Maggie smiled triumphantly. “And how long has it been since you broke up?”
“Four years.”
“Four years! I have so much time left to be pissed off.”
“Where do you think you’ll go?” I asked him, reminding myself not to sound concerned.
“Maybe New York, maybe Boston. Someplace I can figure out my life.”
“?‘Figure out my life,’ ‘figure out my life,’?” his sister muttered. “You’ve been saying that for ten years, man. Get to figuring.”
I ignored her, because it seemed like family stuff. “But those aren’t places you’ve lived before?”
“No. West Coast, mostly. I’ve lived in Seattle, Portland, Denver, Minneapolis.”
“What did you do in all those places?” I asked. Maggie looked over at me, and I looked at her a little sheepishly. “We’re not old friends.” She laughed.
“Different things,” he said. “School, after that a couple of jobs before I met Meredith, just short-term stuff.”
I was so accustomed to listening to conversations between other people that it always took me a minute to snap out of it when I’d been sitting back for a while, so when Maggie turned and said, “So tell me more about you, Cecily,” I blinked like I was waking up from a nap.
“Well,” I said, “I edit podcasts. I have a sister, too, she lives in Silver Spring, she’s married. My parents are in New Jersey, they’re retired. They’re kind of…all over the place. My mother was in Sedona last time I heard. My dad is probably at, I don’t know, basketball camp or something.”
“How did you get into podcasts?”
“Internship after college, at a radio station in New York. Moved down here with a boyfriend, as a matter of fact.” I looked up from my croissant. “I mean, like I said, we broke up years ago. Now I work at this podcast company, I do lots of different things.”
“What are you working on right now?”
It had been weird enough explaining the show to Will. It seemed impossible to explain it to his sister under these circumstances. But he wasn’t rescuing me, so I carried on. “Right now, I’m hosting a show where I get sent on a lot of blind dates.”
She froze with a piece of a blueberry muffin in her hand. “Is that how this happened? You went on a blind date for a podcast?”
“No,” Will said. “We met the old-fashioned way. She fed peanut butter to my dog.”
“I see.” Maggie ate a bite thoughtfully. “So this is not part of that. This is just…”
“It’s unrelated,” Will said. “Change the subject, please.”
She glared at him. “Rude. But fine. When you’re not doing this, what else do you work on?”
“I help out sometimes on a recap podcast about Halls of Power. ”
“Oh my God, I love Halls of Power, ” she said. “I am obsessed with that show. So is Will.”
He looked hard at her. “I wouldn’t say I’m obsessed with it. I keep up with it.”
“Believe me,” I said, “I don’t judge. I sometimes work on an advice show, just…whatever my boss needs. Here and there.”
“Well, that all sounds really, really interesting,” she said. “You might be too good for my brother.”

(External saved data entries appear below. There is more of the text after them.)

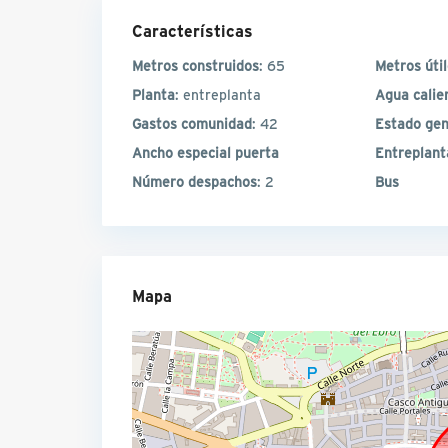
Características
Metros construidos
: 65
Metros úti
Planta
: entreplanta
Agua calie
Gastos comunidad
: 42
Estado gen
Ancho especial puerta
Entreplant
Número despachos
: 2
Bus
Mapa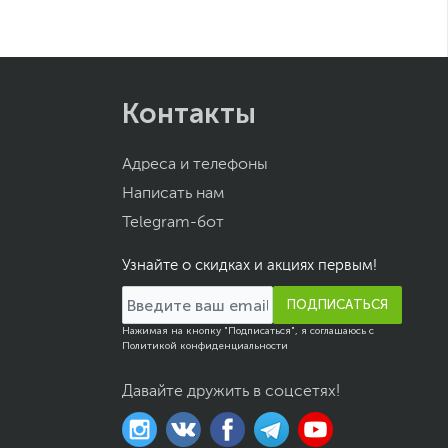
Контакты
Адреса и телефоны
Написать нам
Telegram-бот
Узнайте о скидках и акциях первым!
ПОДПИСАТЬСЯ
Нажимая на кнопку "Подписаться", я соглашаюсь с
Политикой конфиденциальности
Давайте дружить в соцсетях!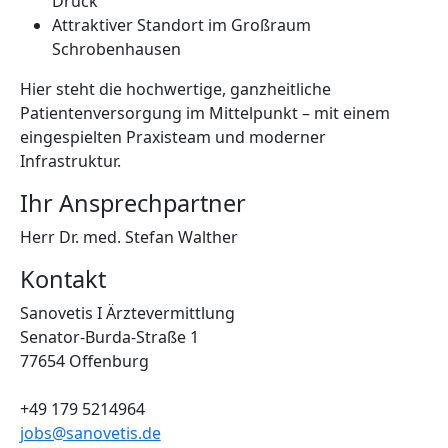
Druck
Attraktiver Standort im Großraum
Schrobenhausen
Hier steht die hochwertige, ganzheitliche
Patientenversorgung im Mittelpunkt – mit einem
eingespielten Praxisteam und moderner
Infrastruktur.
Ihr Ansprechpartner
Herr Dr. med. Stefan Walther
Kontakt
Sanovetis I Ärztevermittlung
Senator-Burda-Straße 1
77654 Offenburg
+49 179 5214964
jobs@sanovetis.de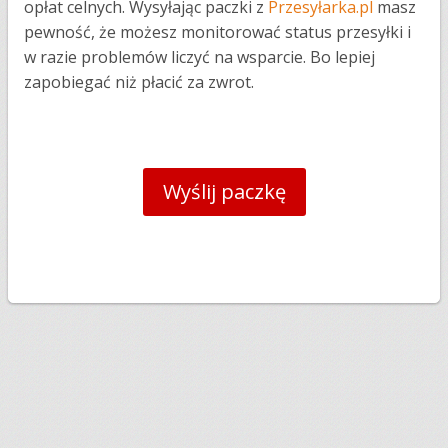
opłat celnych. Wysyłając paczki z
Przesyłarka.pl
masz
pewność, że możesz monitorować status przesyłki i
w razie problemów liczyć na wsparcie. Bo lepiej
zapobiegać niż płacić za zwrot.
Wyślij paczkę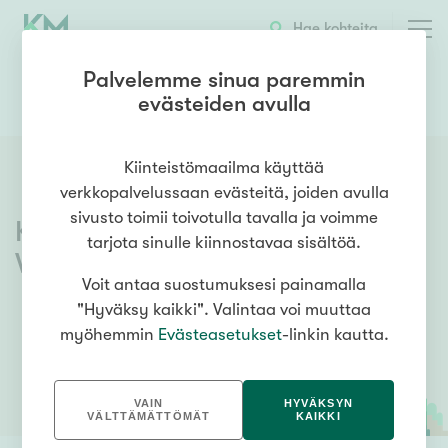
Hae kohteita
Palvelemme sinua paremmin
evästeiden avulla
0409618118
OTA YHTEYTTÄ
Kiinteistömaailma käyttää
verkkopalvelussaan evästeitä, joiden avulla
sivusto toimii toivotulla tavalla ja voimme
Kiinteistömaailma
Vantaa
tarjota sinulle kiinnostavaa sisältöä.
Vernissa
Voit antaa suostumuksesi painamalla
"Hyväksy kaikki". Valintaa voi muuttaa
myöhemmin
Evästeasetukset
-linkin kautta.
VAIN
HYVÄKSYN
VÄLTTÄMÄTTÖMÄT
KAIKKI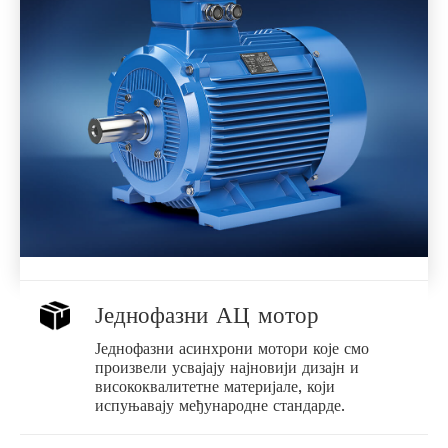
Једнофазни АЦ мотор
Једнофазни асинхрони мотори које смо
произвели усвајају најновији дизајн и
висококвалитетне материјале, који
испуњавају међународне стандарде.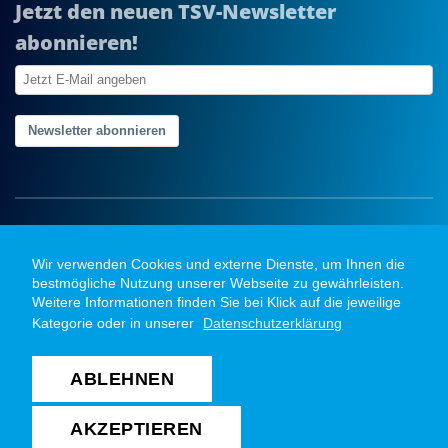
Jetzt den neuen TSV-Newsletter
abonnieren!
Newsletter abonnieren
Wir verwenden Cookies und externe Dienste, um Ihnen die
bestmögliche Nutzung unserer Webseite zu gewährleisten.
Weitere Informationen finden Sie bei Klick auf die jeweilige
Kategorie oder in unserer
Datenschutzerklärung
ABLEHNEN
Copyright @ 2026 TSV Bayer Dormagen Handball
GmbH. Alle Rechte vorbehalten
AKZEPTIEREN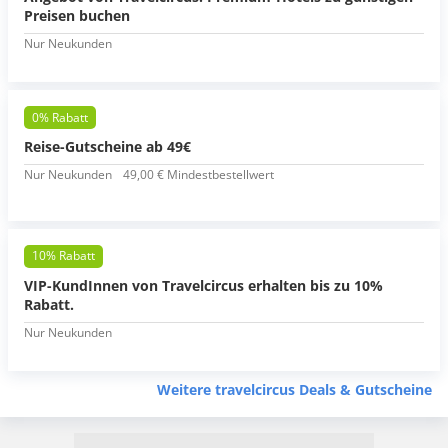
Preisen buchen
Nur Neukunden
0% Rabatt
Reise-Gutscheine ab 49€
Nur Neukunden
49,00 € Mindestbestellwert
10% Rabatt
VIP-KundInnen von Travelcircus erhalten bis zu 10%
Rabatt.
Nur Neukunden
Weitere travelcircus Deals & Gutscheine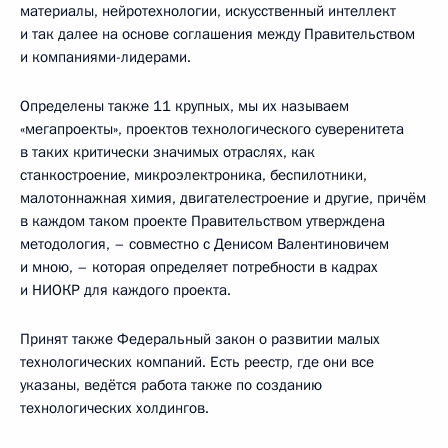
материалы, нейротехнологии, искусственный интеллект
и так далее на основе соглашения между Правительством
и компаниями-лидерами.
Определены также 11 крупных, мы их называем
«мегапроекты», проектов технологического суверенитета
в таких критически значимых отраслях, как
станкостроение, микроэлектроника, беспилотники,
малотоннажная химия, двигателестроение и другие, причём
в каждом таком проекте Правительством утверждена
методология, – совместно с Денисом Валентиновичем
и мною, – которая определяет потребности в кадрах
и НИОКР для каждого проекта.
Принят также Федеральный закон о развитии малых
технологических компаний. Есть реестр, где они все
указаны, ведётся работа также по созданию
технологических холдингов.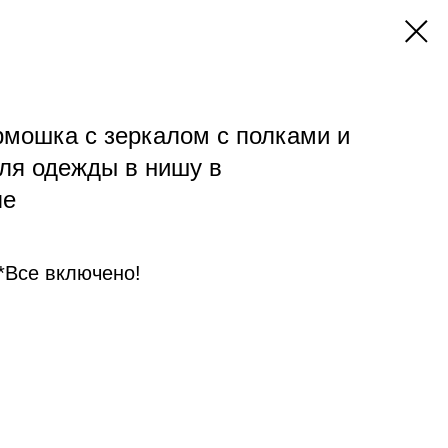
мошка с зеркалом с полками и
ля одежды в нишу в
ле
 *Все включено!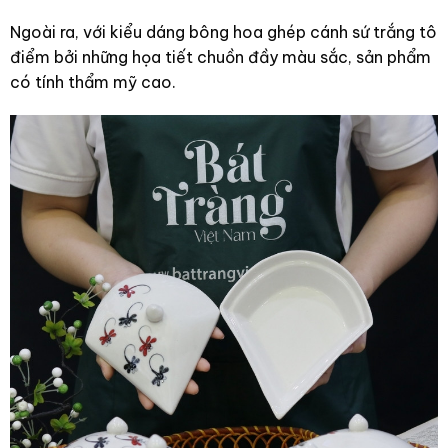
Ngoài ra, với kiểu dáng bông hoa ghép cánh sứ trắng tô
điểm bởi những họa tiết chuồn đầy màu sắc, sản phẩm
có tính thẩm mỹ cao.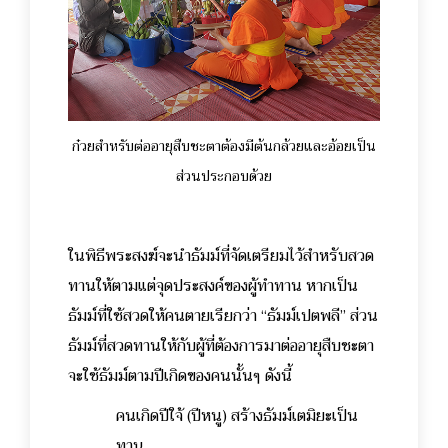
ก๋วยสำหรับต่ออายุสืบชะตาต้องมีต้นกล้วยและอ้อยเป็น
ส่วนประกอบด้วย
ในพิธีพระสงฆ์จะนำธัมม์ที่จัดเตรียมไว้สำหรับสวด
ทานให้ตามแต่จุดประสงค์ของผู้ทำทาน หากเป็น
ธัมม์ที่ใช้สวดให้คนตายเรียกว่า “ธัมม์เปตพลี” ส่วน
ธัมม์ที่สวดทานให้กับผู้ที่ต้องการมาต่ออายุสืบชะตา
จะใช้ธัมม์ตามปีเกิดของคนนั้นๆ ดังนี้
คนเกิดปีใจ้ (ปีหนู) สร้างธัมม์เตมิยะเป็น
ทาน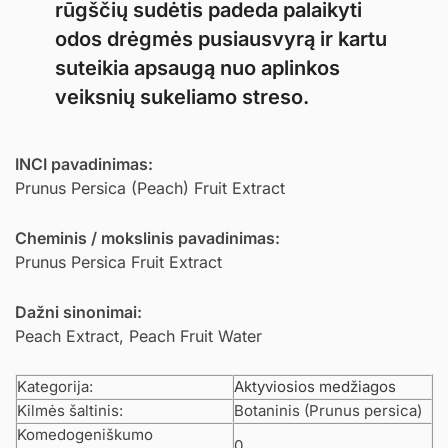
rūgščių sudėtis padeda palaikyti
odos drėgmės pusiausvyrą ir kartu
suteikia apsaugą nuo aplinkos
veiksnių sukeliamo streso.
INCI pavadinimas:
Prunus Persica (Peach) Fruit Extract
Cheminis / mokslinis pavadinimas:
Prunus Persica Fruit Extract
Dažni sinonimai:
Peach Extract, Peach Fruit Water
Kategorija:
Aktyviosios medžiagos
Kilmės šaltinis:
Botaninis (Prunus persica)
Komedogeniškumo
0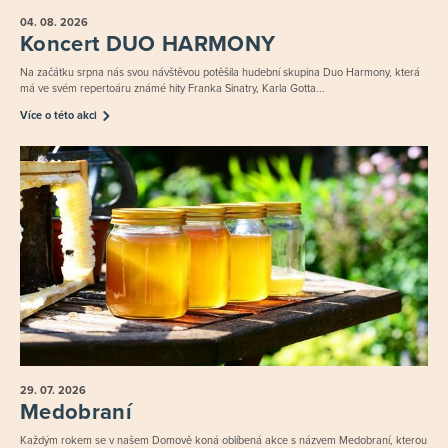
04. 08.
2026
Koncert DUO HARMONY
Na začátku srpna nás svou návštěvou potěšila hudební skupina Duo Harmony, která
má ve svém repertoáru známé hity Franka Sinatry, Karla Gotta...
Více o této akci
29. 07.
2026
Medobraní
Každým rokem se v našem Domově koná oblíbená akce s názvem Medobraní, kterou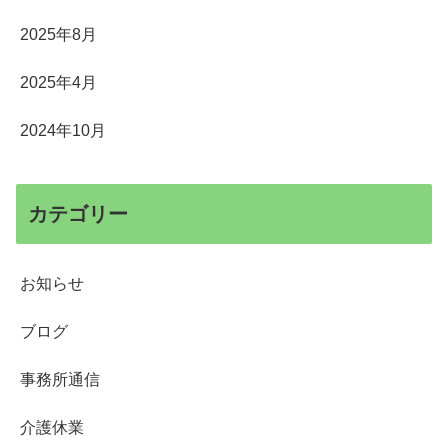
2025年8月
2025年4月
2024年10月
カテゴリー
お知らせ
ブログ
事務所通信
介護休業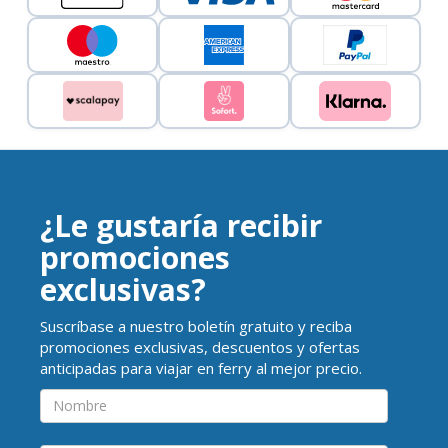
¿Le gustaría recibir
promociones
exclusivas?
Suscríbase a nuestro boletín gratuito y reciba
promociones exclusivas, descuentos y ofertas
anticipadas para viajar en ferry al mejor precio.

“Like I said,” Will told her as he pulled the end off a croissant, “we’re just friends, so don’t tell Mom and Dad anything they’re going to ask me about later. We’re friends.”
I looked back at him and nodded. “Friends.” It was the same thing I would have said. It was what we had agreed on. Why did it sound terrible?
“I would never say anything to them,” she said. “Never. I think I’m offended.”